Stated task A: Echo the rows exactly, everything from the line containing "See the attached" down to the line containing "99L99 98L89 103L85", both of those lines included.

Source passage:
When it comes to growing, you don’t need expert skill level to pull off a perfect Java fern job. The planting and care needs are quite straight forward, and the only thing you may need to be concerned about is lighting and maybe dosing.
Java Fern Lighting
Almost any light will do in a tank planted with Java fern. The plant is not picky and accepts a wide range of the light spectrum and number of watts.
However, the plant will do best when provided with a range from low to medium-high light. Start it under 15 watts of light per gallon of water from a bulb with the spectrum range anywhere from 5000K to 7000K.
If you decide to put your aquarium in a spot with ample sunlight, make sure your Java fern get between 8 and 12 hours of light a day.
A thing to note is that all aquarium plants require a period of darkness to rest and replenish. Therefore, turn off your fish tank lights after a 12-hour interval and let them stay off for an equal duration.
Fertilizer and CO2 Addition
Although Java fern doesn’t need a lot of fertilizer to keep the plant healthy, you may have to add some liquid fertilizer to restore nutrients in case of deficiency in a heavily planted fish tank.

Stated task B: Quote every sentence in the Java fern passage that gives the reader a direct command.

Raw rows:

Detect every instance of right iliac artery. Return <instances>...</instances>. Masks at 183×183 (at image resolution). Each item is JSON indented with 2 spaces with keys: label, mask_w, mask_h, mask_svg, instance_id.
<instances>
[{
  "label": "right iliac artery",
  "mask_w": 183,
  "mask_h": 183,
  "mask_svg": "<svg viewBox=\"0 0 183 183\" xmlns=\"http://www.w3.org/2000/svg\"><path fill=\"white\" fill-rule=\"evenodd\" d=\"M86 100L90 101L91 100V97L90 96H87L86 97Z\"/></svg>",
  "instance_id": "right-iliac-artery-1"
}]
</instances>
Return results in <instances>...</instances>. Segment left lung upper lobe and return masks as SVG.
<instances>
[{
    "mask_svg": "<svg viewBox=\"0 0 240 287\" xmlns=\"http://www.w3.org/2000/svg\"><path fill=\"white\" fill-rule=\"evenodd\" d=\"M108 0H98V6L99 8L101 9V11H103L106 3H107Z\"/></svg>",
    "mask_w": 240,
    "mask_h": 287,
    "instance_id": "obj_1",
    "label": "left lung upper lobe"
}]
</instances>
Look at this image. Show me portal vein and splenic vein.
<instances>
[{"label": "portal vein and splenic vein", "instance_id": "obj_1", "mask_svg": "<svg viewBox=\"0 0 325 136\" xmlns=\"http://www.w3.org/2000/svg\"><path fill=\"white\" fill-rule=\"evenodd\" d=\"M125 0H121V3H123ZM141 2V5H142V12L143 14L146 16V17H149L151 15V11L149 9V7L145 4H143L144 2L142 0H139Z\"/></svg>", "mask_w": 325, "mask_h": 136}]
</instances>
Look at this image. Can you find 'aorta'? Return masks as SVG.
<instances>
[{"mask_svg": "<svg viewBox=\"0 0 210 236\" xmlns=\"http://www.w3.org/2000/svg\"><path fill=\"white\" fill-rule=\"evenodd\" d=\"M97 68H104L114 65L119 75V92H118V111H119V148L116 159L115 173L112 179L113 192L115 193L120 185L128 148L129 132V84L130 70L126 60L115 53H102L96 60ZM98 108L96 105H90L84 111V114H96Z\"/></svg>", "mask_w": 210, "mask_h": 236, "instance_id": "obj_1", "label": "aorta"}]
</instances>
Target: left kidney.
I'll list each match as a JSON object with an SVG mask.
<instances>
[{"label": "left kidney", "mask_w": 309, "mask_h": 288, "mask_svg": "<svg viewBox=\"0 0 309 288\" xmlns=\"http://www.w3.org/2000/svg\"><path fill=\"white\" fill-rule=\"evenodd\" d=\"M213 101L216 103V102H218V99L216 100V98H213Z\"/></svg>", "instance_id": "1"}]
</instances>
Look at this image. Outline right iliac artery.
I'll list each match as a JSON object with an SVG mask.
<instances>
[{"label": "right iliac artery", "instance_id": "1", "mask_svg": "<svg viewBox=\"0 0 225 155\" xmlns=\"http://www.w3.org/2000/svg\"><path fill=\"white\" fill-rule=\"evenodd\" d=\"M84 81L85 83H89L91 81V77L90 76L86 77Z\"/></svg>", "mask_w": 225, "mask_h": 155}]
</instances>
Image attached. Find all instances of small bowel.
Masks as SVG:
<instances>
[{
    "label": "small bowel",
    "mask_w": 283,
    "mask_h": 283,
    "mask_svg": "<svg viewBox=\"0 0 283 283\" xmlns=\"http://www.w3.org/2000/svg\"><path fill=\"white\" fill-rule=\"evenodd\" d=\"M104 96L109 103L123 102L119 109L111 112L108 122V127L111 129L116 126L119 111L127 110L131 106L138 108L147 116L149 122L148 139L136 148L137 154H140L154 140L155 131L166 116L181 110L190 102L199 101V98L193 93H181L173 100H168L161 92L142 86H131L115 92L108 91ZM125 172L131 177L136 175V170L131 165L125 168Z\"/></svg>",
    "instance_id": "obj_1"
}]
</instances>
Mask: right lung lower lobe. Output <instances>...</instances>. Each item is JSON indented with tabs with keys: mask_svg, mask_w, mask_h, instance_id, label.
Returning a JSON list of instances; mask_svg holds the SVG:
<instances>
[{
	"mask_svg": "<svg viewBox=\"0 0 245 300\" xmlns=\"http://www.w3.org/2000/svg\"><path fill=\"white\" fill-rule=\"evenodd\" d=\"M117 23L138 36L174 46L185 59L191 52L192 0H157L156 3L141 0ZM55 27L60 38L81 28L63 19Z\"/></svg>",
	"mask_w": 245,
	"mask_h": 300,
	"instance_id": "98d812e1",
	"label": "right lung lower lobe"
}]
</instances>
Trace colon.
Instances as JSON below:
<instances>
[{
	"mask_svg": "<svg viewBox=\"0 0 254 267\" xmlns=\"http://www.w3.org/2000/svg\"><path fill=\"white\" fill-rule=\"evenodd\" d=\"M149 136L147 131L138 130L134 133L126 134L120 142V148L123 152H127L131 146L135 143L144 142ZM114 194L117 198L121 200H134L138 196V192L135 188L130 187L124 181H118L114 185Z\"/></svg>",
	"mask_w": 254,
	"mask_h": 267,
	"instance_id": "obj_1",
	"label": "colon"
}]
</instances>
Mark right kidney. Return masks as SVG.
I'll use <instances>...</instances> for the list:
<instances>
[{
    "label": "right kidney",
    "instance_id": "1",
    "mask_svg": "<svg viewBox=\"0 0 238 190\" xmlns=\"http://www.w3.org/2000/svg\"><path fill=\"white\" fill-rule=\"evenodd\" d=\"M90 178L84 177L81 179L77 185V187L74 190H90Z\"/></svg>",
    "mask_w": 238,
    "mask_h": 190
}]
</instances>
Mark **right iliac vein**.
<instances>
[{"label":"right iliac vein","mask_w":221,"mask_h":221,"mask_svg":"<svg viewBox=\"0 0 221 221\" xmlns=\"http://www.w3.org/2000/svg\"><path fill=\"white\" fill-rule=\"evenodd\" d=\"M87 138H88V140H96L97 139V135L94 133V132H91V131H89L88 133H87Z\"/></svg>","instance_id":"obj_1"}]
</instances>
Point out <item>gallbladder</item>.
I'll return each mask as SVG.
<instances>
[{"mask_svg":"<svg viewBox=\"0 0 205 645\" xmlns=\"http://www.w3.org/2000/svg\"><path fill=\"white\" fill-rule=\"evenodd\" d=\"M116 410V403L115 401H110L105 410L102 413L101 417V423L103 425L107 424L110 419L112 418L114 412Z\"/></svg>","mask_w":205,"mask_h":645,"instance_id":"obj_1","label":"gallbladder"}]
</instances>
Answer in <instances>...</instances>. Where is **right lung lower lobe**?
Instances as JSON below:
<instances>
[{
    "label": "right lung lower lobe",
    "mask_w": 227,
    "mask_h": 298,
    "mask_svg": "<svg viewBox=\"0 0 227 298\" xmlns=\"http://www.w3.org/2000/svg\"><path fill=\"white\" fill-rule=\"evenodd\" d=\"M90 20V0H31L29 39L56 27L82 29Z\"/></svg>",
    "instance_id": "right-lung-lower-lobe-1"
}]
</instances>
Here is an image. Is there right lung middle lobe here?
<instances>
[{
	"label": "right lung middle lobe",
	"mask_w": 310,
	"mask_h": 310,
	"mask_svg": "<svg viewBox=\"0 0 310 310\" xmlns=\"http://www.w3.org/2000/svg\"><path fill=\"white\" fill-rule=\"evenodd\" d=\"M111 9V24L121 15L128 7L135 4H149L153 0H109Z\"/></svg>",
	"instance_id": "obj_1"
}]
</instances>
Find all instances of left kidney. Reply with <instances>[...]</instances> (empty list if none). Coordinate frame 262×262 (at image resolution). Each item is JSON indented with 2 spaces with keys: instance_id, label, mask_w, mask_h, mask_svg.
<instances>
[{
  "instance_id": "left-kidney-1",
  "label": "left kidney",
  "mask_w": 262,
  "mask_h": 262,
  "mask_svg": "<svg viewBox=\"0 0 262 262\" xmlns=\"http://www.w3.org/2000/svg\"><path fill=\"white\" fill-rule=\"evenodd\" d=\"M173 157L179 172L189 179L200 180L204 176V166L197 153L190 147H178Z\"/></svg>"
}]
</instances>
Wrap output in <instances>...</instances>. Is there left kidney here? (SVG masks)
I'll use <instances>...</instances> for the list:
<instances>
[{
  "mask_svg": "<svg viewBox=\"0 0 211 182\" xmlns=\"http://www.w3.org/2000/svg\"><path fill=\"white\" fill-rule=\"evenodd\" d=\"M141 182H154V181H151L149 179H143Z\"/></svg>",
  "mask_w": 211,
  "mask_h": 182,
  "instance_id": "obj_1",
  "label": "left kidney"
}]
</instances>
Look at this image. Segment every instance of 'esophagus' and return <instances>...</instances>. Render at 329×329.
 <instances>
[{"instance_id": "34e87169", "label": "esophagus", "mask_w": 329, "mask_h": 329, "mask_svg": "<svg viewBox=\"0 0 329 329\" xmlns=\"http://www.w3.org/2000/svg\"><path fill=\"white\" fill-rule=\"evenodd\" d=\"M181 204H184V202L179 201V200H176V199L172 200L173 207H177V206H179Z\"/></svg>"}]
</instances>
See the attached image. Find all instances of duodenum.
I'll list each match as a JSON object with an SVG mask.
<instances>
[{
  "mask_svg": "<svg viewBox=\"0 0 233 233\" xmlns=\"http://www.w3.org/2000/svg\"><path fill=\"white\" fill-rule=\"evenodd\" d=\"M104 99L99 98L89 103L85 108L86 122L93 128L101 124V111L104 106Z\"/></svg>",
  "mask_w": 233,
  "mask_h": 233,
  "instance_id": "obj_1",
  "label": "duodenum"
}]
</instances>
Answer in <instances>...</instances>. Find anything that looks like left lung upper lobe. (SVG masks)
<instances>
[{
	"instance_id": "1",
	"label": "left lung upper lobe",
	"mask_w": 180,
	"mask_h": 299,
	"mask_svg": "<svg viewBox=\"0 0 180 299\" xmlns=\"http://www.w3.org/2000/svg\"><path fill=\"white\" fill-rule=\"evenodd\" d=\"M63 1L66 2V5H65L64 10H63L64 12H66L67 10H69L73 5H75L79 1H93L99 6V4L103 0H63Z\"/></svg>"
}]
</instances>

Final answer A:
See the attached image. Find all instances of duodenum.
I'll list each match as a JSON object with an SVG mask.
<instances>
[{
  "mask_svg": "<svg viewBox=\"0 0 233 233\" xmlns=\"http://www.w3.org/2000/svg\"><path fill=\"white\" fill-rule=\"evenodd\" d=\"M104 99L99 98L89 103L85 108L86 122L93 128L101 124V111L104 106Z\"/></svg>",

Final answer B:
Start it under 15 watts of light per gallon of water from a bulb with the spectrum range anywhere from 5000K to 7000K.
If you decide to put your aquarium in a spot with ample sunlight, make sure your Java fern get between 8 and 12 hours of light a day.
Therefore, turn off your fish tank lights after a 12-hour interval and let them stay off for an equal duration.